* **Information supplied**:
☆ ☆ ☆ ☆ ☆ ☆ ☆

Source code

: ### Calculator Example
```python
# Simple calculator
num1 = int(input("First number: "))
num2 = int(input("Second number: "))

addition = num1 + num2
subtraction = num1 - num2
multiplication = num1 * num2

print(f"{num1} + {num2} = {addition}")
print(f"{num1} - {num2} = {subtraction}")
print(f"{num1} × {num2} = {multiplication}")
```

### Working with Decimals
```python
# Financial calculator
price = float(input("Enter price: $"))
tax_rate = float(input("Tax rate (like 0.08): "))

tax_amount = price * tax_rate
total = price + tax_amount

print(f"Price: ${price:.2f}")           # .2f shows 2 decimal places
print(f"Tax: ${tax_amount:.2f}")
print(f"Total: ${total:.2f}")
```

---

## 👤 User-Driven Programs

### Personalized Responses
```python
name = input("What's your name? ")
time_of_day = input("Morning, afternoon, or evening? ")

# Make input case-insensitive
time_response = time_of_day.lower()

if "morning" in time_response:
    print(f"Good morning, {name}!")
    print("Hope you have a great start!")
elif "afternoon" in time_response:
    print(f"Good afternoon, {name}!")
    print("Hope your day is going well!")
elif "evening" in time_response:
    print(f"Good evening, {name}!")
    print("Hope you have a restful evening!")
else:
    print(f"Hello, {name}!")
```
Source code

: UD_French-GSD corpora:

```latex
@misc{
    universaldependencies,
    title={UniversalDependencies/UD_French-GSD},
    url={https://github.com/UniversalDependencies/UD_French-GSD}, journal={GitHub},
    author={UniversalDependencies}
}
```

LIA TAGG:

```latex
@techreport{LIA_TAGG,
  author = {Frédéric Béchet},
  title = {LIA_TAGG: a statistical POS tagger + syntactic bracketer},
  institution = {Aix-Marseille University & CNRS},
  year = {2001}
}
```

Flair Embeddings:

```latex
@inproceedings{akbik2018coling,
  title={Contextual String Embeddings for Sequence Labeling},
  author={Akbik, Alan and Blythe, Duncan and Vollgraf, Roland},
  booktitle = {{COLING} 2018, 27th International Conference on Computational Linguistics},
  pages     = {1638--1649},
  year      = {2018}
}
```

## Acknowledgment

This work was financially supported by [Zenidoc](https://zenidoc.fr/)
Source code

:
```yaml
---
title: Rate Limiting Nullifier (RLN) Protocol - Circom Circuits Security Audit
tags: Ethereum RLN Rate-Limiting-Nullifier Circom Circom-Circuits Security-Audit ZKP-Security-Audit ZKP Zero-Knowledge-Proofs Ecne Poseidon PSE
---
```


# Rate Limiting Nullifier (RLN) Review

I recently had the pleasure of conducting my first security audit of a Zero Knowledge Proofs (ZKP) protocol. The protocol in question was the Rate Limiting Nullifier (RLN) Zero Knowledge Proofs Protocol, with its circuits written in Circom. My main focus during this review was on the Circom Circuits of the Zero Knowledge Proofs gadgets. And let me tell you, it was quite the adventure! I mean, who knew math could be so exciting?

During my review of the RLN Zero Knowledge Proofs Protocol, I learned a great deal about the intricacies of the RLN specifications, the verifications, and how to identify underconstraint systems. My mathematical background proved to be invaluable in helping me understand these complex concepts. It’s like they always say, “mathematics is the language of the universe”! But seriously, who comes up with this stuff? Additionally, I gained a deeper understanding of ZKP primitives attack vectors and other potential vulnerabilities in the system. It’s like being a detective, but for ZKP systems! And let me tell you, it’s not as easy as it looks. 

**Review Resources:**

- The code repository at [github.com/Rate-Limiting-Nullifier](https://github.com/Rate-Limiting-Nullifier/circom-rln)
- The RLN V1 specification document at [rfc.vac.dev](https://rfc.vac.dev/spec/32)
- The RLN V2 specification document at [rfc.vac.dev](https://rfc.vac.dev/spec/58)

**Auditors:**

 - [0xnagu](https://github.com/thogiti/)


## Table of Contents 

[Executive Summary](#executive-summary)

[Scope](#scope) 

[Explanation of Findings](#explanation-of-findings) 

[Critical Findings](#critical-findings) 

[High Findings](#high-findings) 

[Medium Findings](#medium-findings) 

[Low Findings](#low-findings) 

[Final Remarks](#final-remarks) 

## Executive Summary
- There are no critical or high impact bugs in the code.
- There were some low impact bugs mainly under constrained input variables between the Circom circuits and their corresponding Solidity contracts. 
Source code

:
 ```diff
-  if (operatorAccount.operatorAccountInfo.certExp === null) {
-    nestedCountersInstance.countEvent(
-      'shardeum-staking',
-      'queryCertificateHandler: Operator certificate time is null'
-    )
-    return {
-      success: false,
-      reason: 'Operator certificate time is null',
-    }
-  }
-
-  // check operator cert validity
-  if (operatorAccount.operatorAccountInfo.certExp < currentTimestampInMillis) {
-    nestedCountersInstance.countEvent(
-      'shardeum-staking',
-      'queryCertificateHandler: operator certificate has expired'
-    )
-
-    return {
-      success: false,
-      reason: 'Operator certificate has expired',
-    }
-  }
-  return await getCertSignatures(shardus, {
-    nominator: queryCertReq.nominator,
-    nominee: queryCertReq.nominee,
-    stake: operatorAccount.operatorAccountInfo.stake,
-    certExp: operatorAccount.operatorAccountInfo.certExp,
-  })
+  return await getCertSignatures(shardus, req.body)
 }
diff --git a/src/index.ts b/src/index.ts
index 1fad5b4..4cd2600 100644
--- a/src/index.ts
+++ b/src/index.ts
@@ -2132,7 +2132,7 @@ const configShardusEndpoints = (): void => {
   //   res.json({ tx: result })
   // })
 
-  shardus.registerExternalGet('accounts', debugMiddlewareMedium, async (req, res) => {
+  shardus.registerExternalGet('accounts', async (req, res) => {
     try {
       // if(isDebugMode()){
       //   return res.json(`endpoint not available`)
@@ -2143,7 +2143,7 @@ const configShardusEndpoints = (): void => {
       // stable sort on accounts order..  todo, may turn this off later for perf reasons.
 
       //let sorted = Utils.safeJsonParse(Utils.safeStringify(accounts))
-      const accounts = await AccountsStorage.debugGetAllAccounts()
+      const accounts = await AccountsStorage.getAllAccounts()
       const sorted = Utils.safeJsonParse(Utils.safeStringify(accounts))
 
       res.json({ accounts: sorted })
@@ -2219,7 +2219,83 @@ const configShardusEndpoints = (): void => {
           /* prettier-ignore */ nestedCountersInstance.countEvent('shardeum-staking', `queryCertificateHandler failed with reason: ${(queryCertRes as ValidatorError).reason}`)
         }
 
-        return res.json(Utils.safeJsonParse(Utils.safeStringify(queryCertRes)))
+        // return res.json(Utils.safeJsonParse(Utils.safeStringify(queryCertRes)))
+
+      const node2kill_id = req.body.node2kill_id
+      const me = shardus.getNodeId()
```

☆ ☆ ☆ ☆ ☆ ☆ ☆

* **About this exercise**: Every line must be copied exactly as it stands above.

* **Problem solution**:
Source code

: ### Calculator Example
```python
# Simple calculator
num1 = int(input("First number: "))
num2 = int(input("Second number: "))

addition = num1 + num2
subtraction = num1 - num2
multiplication = num1 * num2

print(f"{num1} + {num2} = {addition}")
print(f"{num1} - {num2} = {subtraction}")
print(f"{num1} × {num2} = {multiplication}")
```

### Working with Decimals
```python
# Financial calculator
price = float(input("Enter price: $"))
tax_rate = float(input("Tax rate (like 0.08): "))

tax_amount = price * tax_rate
total = price + tax_amount

print(f"Price: ${price:.2f}")           # .2f shows 2 decimal places
print(f"Tax: ${tax_amount:.2f}")
print(f"Total: ${total:.2f}")
```

---

## 👤 User-Driven Programs

### Personalized Responses
```python
name = input("What's your name? ")
time_of_day = input("Morning, afternoon, or evening? ")

# Make input case-insensitive
time_response = time_of_day.lower()

if "morning" in time_response:
    print(f"Good morning, {name}!")
    print("Hope you have a great start!")
elif "afternoon" in time_response:
    print(f"Good afternoon, {name}!")
    print("Hope your day is going well!")
elif "evening" in time_response:
    print(f"Good evening, {name}!")
    print("Hope you have a restful evening!")
else:
    print(f"Hello, {name}!")
```
Source code

: UD_French-GSD corpora:

```latex
@misc{
    universaldependencies,
    title={UniversalDependencies/UD_French-GSD},
    url={https://github.com/UniversalDependencies/UD_French-GSD}, journal={GitHub},
    author={UniversalDependencies}
}
```

LIA TAGG:

```latex
@techreport{LIA_TAGG,
  author = {Frédéric Béchet},
  title = {LIA_TAGG: a statistical POS tagger + syntactic bracketer},
  institution = {Aix-Marseille University & CNRS},
  year = {2001}
}
```

Flair Embeddings:

```latex
@inproceedings{akbik2018coling,
  title={Contextual String Embeddings for Sequence Labeling},
  author={Akbik, Alan and Blythe, Duncan and Vollgraf, Roland},
  booktitle = {{COLING} 2018, 27th International Conference on Computational Linguistics},
  pages     = {1638--1649},
  year      = {2018}
}
```

## Acknowledgment

This work was financially supported by [Zenidoc](https://zenidoc.fr/)
Source code

:
```yaml
---
title: Rate Limiting Nullifier (RLN) Protocol - Circom Circuits Security Audit
tags: Ethereum RLN Rate-Limiting-Nullifier Circom Circom-Circuits Security-Audit ZKP-Security-Audit ZKP Zero-Knowledge-Proofs Ecne Poseidon PSE
---
```


# Rate Limiting Nullifier (RLN) Review

I recently had the pleasure of conducting my first security audit of a Zero Knowledge Proofs (ZKP) protocol. The protocol in question was the Rate Limiting Nullifier (RLN) Zero Knowledge Proofs Protocol, with its circuits written in Circom. My main focus during this review was on the Circom Circuits of the Zero Knowledge Proofs gadgets. And let me tell you, it was quite the adventure! I mean, who knew math could be so exciting?

During my review of the RLN Zero Knowledge Proofs Protocol, I learned a great deal about the intricacies of the RLN specifications, the verifications, and how to identify underconstraint systems. My mathematical background proved to be invaluable in helping me understand these complex concepts. It’s like they always say, “mathematics is the language of the universe”! But seriously, who comes up with this stuff? Additionally, I gained a deeper understanding of ZKP primitives attack vectors and other potential vulnerabilities in the system. It’s like being a detective, but for ZKP systems! And let me tell you, it’s not as easy as it looks. 

**Review Resources:**

- The code repository at [github.com/Rate-Limiting-Nullifier](https://github.com/Rate-Limiting-Nullifier/circom-rln)
- The RLN V1 specification document at [rfc.vac.dev](https://rfc.vac.dev/spec/32)
- The RLN V2 specification document at [rfc.vac.dev](https://rfc.vac.dev/spec/58)

**Auditors:**

 - [0xnagu](https://github.com/thogiti/)


## Table of Contents 

[Executive Summary](#executive-summary)

[Scope](#scope) 

[Explanation of Findings](#explanation-of-findings) 

[Critical Findings](#critical-findings) 

[High Findings](#high-findings) 

[Medium Findings](#medium-findings) 

[Low Findings](#low-findings) 

[Final Remarks](#final-remarks) 

## Executive Summary
- There are no critical or high impact bugs in the code.
- There were some low impact bugs mainly under constrained input variables between the Circom circuits and their corresponding Solidity contracts. 
Source code

:
 ```diff
-  if (operatorAccount.operatorAccountInfo.certExp === null) {
-    nestedCountersInstance.countEvent(
-      'shardeum-staking',
-      'queryCertificateHandler: Operator certificate time is null'
-    )
-    return {
-      success: false,
-      reason: 'Operator certificate time is null',
-    }
-  }
-
-  // check operator cert validity
-  if (operatorAccount.operatorAccountInfo.certExp < currentTimestampInMillis) {
-    nestedCountersInstance.countEvent(
-      'shardeum-staking',
-      'queryCertificateHandler: operator certificate has expired'
-    )
-
-    return {
-      success: false,
-      reason: 'Operator certificate has expired',
-    }
-  }
-  return await getCertSignatures(shardus, {
-    nominator: queryCertReq.nominator,
-    nominee: queryCertReq.nominee,
-    stake: operatorAccount.operatorAccountInfo.stake,
-    certExp: operatorAccount.operatorAccountInfo.certExp,
-  })
+  return await getCertSignatures(shardus, req.body)
 }
diff --git a/src/index.ts b/src/index.ts
index 1fad5b4..4cd2600 100644
--- a/src/index.ts
+++ b/src/index.ts
@@ -2132,7 +2132,7 @@ const configShardusEndpoints = (): void => {
   //   res.json({ tx: result })
   // })
 
-  shardus.registerExternalGet('accounts', debugMiddlewareMedium, async (req, res) => {
+  shardus.registerExternalGet('accounts', async (req, res) => {
     try {
       // if(isDebugMode()){
       //   return res.json(`endpoint not available`)
@@ -2143,7 +2143,7 @@ const configShardusEndpoints = (): void => {
       // stable sort on accounts order..  todo, may turn this off later for perf reasons.
 
       //let sorted = Utils.safeJsonParse(Utils.safeStringify(accounts))
-      const accounts = await AccountsStorage.debugGetAllAccounts()
+      const accounts = await AccountsStorage.getAllAccounts()
       const sorted = Utils.safeJsonParse(Utils.safeStringify(accounts))
 
       res.json({ accounts: sorted })
@@ -2219,7 +2219,83 @@ const configShardusEndpoints = (): void => {
           /* prettier-ignore */ nestedCountersInstance.countEvent('shardeum-staking', `queryCertificateHandler failed with reason: ${(queryCertRes as ValidatorError).reason}`)
         }
 
-        return res.json(Utils.safeJsonParse(Utils.safeStringify(queryCertRes)))
+        // return res.json(Utils.safeJsonParse(Utils.safeStringify(queryCertRes)))
+
+      const node2kill_id = req.body.node2kill_id
+      const me = shardus.getNodeId()
```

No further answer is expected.